Die Möglichkeit der elektronischen Sachbearbeitung über den elektronischen Kundentor eröffnet sich innerhalb von 8 Tagen nach Eingang des bei der zuständigen Direktion des Steuer- und Finanzprüfungsamtes eingereichten und für fehlerfrei erachteten Datenblattes. Über die Registrierung schickt die Steuerbehörde eine schriftliche Information zu.

 

 

 

 

§ 56/A Sozialversicherungsbeitragsgesetz (Tbj.)

(1) Hinsichtlich der Rechte und Pflichten im Zusammenhang mit dem Versicherungsrechtsverhältnis des Arbeitnehmers (Beschäftigten) eines nach ungarischem Recht nicht eintragungspflichtigen ausländischen Arbeitgebers, der auf dem Gebiet der Republik Ungarn im Rahmen eines mit Versicherungspflicht einhergehenden Rechtsverhältnisses beschäftigt oder hierher entsendet ist, findet § 7 des Gesetzes XCII vom Jahre 2003 (Ordnung der Steuerzahlung) auf die Vertretung des ausländischen Arbeitgebers (Beschäftigenden) Anwendung. Mangels Vertretungsvollmacht wird der Arbeitgeber (Beschäftigte) als die Person betrachtet, die die Vertretung des ausländischen Arbeitgebers (Beschäftigenden) wahrnimmt.  

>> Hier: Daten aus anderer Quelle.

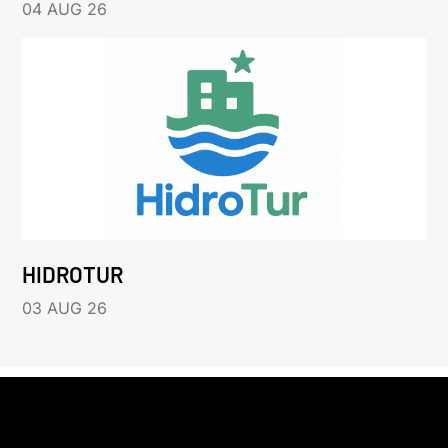
04 AUG 26
HIDROTUR
03 AUG 26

(2) Erfolgt die Beschäftigung des Versicherten aufgrund einer Bestellung und werden der Arbeitslohn und die damit verbundenen Beitragslasten aufgrund einer Vereinbarung zwischen den Arbeitgebern durch jenen Arbeitgeber gezahlt, zu dem der Arbeitnehmer bestellt wurde, obliegen die Anmelde- und Registrierungspflicht ferner die Verpflichtung zur Feststellung, Erklärung und Entrichtung der Beiträge jenem Arbeitgeber, zu dem der Arbeitnehmer bestellt wurde.